Sobek, Luxor Museum |
THEY MOVED
carefully through the next section of the labyrinth.
The
passage abruptly widened into a cavern filled with water. They saw two lakes,
like large swimming pools, one shaped like a stomach, the other like the liver.
The water, stale and brackish, looked as dark as oil slicks. They went around
them.
Scatterings
of yellowed bones encrusted the edges of the lakes.
“Crocodiles,”
Anson said. “The reptiles lived down here once. Perhaps the priests fed them,
drawing them here along a secret channel that once linked up with ancient Lake
Moeris.”
They
circled the lakes.
Did
something still live there? What would it be?
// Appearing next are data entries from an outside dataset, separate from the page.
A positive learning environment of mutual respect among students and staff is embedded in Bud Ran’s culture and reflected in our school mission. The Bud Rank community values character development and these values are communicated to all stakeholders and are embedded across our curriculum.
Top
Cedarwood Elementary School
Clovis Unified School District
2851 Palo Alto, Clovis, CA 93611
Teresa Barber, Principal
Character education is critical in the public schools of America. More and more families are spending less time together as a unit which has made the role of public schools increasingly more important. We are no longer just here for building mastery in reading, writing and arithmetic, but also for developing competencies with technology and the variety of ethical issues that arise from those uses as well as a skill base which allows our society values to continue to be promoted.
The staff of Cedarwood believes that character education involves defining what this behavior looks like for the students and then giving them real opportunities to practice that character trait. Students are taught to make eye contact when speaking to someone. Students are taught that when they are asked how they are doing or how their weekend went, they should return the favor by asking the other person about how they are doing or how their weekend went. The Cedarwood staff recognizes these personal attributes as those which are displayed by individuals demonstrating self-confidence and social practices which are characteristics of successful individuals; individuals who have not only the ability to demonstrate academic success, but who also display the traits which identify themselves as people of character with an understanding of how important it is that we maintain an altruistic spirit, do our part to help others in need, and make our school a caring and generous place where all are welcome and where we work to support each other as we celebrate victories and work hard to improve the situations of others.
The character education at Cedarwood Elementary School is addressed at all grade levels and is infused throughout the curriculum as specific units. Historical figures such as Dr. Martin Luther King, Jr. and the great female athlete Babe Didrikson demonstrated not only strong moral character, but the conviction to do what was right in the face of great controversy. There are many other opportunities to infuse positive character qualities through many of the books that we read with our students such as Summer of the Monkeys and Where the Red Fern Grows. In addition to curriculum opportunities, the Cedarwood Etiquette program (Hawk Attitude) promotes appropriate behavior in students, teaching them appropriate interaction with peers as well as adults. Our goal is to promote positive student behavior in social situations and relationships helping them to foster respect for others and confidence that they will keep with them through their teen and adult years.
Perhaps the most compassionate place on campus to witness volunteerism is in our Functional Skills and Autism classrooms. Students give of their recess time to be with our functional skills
He pictured saurian eyes,
slivered like moons, breaking the surface of the water to watch them, then a
crocodile head emerging, and then a body, but not the body of a reptile, but a
slab-chested man, streaming water. Half man, half crocodile. Sobek.
They
reached another passage that opened up around them into a vestibule and then
passed into a vast porticoed hall.
It was a
hall that represented the chest cavity of the god. It was also a treasure chest
of staggering proportions.
“Dear God
of our Fathers!” the Coptic monk Daniel said in a gasp.
“Out of
the magic of its gold, heaven was born,” Anson said.
They were
looking at the amassed hoard of the Neteru.